More than a hundred different diseases fall under the umbrella term “cancer.” Since it’s not a single illness, there is no one way to spot and treat it. However, that doesn’t mean that scientists aren’t trying. Over the years, there have been various studies on how a single test might be able to screen for multiple types of cancer. The key lies in finding a unique signature or biomarker of cancer – a characteristic that all malignant cells share but healthy cells do not.
The Key Lies In The DNA
Deoxyribonucleic acid or DNA is one such distinct cancer biomarker. Every cell in the human body has this hereditary material, but according to a team of researchers in Australia, cancer DNA takes on a different structure compared to that of normal cells.
This is the premise of a paper that the team published in December 2018 in Nature Communications. They discovered that the DNA of cancer cells has a strange shape and that they also bind tightly to gold nanoparticles. Meanwhile, the DNA from healthy cells do not look or behave in the same way.
Finding A Universal Cancer Biomarker
Professor Matt Trau from the Australian Institute for Bioengineering and Nanotechnology of the University of Queensland as well as lead author on the Nature paper presented the research on March 31 at the yearly meeting of the American Association for Cancer Research.
Trau illustrated how cancer DNA acted using one of his daughter’s toys. The long, colorful train of little plastic pieces joined together represented the DNA. The professor says that DNA would look like that once you take it from the human cell, purify it, and analyze it in the lab.
However, he mentions that it’s not how DNA looks when it’s inside our blood. To demonstrate, he crumbled up the toy. The knotted tangle of DNA crumples up in a different shape when it comes from cancer cells compared to when it comes from healthy cells. This is the focus of the research team’s cancer tests.
Aiming For Accuracy
The scientists were able to achieve a 90 percent accuracy rate in screening cancer in all the types they tested. The test involved gold nanoparticles and took about 10 minutes. All the samples used contained cancer DNA and the test proved to be successful in detecting them 90 percent of the time.

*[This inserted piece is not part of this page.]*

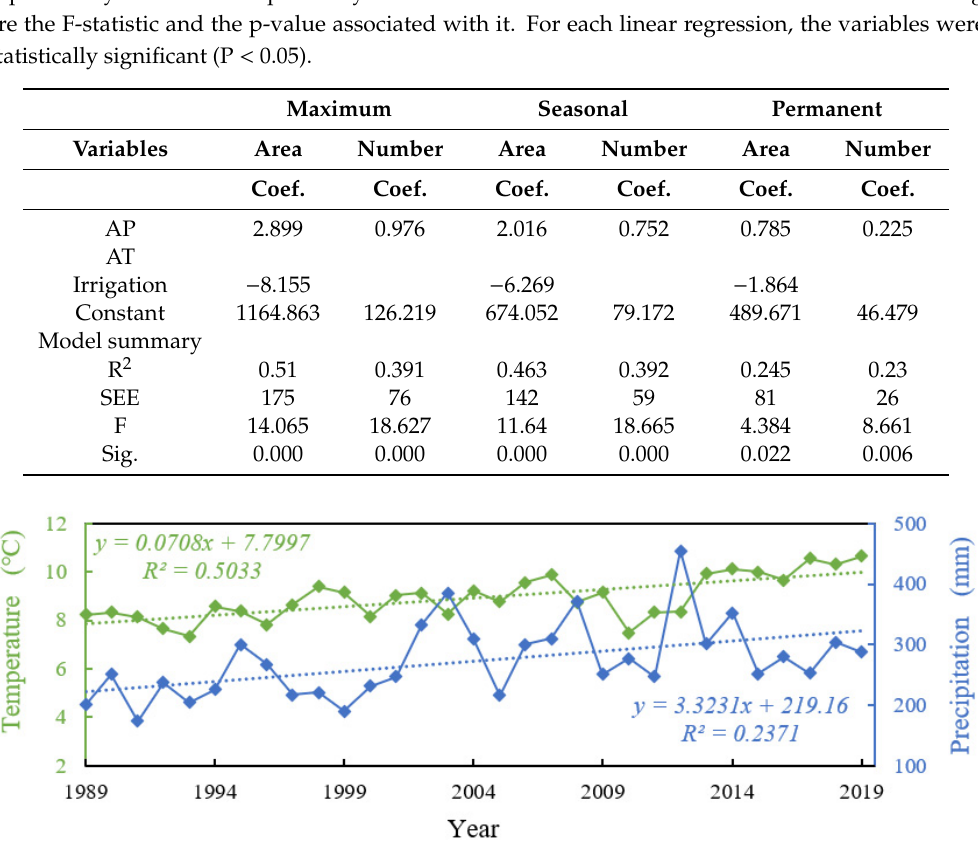
Figure 10. The trend of annual cumulative precipitation and the annual average temperature in the Hetao Plain from 1989 to 2019.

Robert Kovelman also attended the talk. Although he wasn’t part of the study, the senior director at Biological Dynamics, a San Diego-based biotech company, describes the technology that Trau presented as very exciting and something that definitely has potential. However, Kovelman further says that the cancer screening tool is still in its early days and the real challenge is how it’s going to be applied.
Detecting Rare Cancer
Tests that spot cancer at its early stages are nothing new. In fact, screenings for common cancers such as breast and colorectal cancers are already available. The problem lies in testing for rare diseases. Professor Viive Howell from the University of Sydney School of Medicine, who was not part of Trau’s research, mentioned that it’s difficult to have a population screening for a rare type of cancer as it’s simply uneconomical.
And then there’s also the case of diseases that are hard to detect. Howell explains that brain cancer is one such case. Monitoring for symptoms or taking an MRI are essentially the only things you can do to screen it. MRI is expensive and something that most people would do for a screening.

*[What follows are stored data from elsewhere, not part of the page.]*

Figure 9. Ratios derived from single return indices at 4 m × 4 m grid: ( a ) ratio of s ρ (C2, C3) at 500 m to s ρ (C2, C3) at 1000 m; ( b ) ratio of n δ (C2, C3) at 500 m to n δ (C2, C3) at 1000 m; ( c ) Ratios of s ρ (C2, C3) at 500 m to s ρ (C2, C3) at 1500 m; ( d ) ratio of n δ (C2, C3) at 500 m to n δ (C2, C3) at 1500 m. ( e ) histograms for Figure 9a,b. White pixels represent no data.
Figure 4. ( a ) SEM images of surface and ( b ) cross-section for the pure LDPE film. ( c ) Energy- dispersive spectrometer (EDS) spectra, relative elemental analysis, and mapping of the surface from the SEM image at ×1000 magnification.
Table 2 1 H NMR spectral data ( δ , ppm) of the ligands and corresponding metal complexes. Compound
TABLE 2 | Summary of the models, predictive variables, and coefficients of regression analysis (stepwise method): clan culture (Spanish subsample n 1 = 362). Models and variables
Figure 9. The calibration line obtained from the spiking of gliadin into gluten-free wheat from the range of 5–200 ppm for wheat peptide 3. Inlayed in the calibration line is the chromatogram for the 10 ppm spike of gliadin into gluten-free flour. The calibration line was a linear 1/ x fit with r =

Cancer DNA also rarely exits the brain into the bloodstream since the brain is protected by the blood-brain barrier. This layer prevents most compounds from flowing into or out of the brain. That means it would be a challenge to find bran cancer biomarkers through a blood test.
The methodology has been tested on a variety of cancers, however, none of them were considered “rare” or hard to detect. Howell says she’s not sure if this tool would work for such diseases. But if there was a test that could spot cancer early and doesn’t discriminate against rare illnesses like brain, ovarian, and pancreatic cancer, then that would be groundbreaking.
A Long Way To Go
Trau and his research group have been working on several other potential cancer biomarkers, like those that belong in various protein pathways. He explains that since no marker is perfect, using multiple markers to mitigate its potential weaknesses can be more cost-effective.

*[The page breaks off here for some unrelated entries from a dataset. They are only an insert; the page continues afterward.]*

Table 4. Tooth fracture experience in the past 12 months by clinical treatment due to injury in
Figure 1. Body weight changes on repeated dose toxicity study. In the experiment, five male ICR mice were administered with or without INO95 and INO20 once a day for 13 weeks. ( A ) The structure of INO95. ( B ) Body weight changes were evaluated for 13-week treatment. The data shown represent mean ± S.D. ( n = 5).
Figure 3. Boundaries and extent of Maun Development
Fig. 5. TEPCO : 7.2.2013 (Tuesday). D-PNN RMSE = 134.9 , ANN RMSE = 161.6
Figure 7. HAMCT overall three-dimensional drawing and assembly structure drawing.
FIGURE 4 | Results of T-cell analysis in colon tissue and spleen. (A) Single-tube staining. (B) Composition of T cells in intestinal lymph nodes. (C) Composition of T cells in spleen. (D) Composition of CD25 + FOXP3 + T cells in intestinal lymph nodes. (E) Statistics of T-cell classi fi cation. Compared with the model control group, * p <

Other laboratories around the globe are also working on novel cancer detection tests. Dr. Nadir Arber and Shiran Shapira, scientists at Tel Aviv University in Israel, are researching a blood test that may screen different types of cancer based on proteins found on the outer layer of the cancer cell. Arber believes that there’s still a long way to go in finding a truly universal biomarker. There are many things to consider, such as how cancer cells look in various age groups, genders, and after medication.
Arber also raised the question about inflammation. Apparently, some of the pathways that cause cancer are also involved in inflammation. The problem lies in creating a tool that accurately distinguishes between the two. Other researchers brought a point about age. Some of the structural changes to healthy DNA that happen with age can look the same as what happens to cancer DNA.
The Future of Cancer Detection
Trau’s team has tackled the effects of aging in their study. While there are a few signals that come from the aging process, still about 90 percent seem to arrive from cancerous development. As for inflammation, Trau suspects that it’s not going to be an issue. He says that if it was an inflammation signal, then it would have decreased their precision much earlier.
To bring a universal blood test for cancer to the market, certain criteria need to be met. These include high specificity and sensitivity and full automation with high throughput for medical routine use. In addition, it must be at an affordable cost and provide results in 24 hours.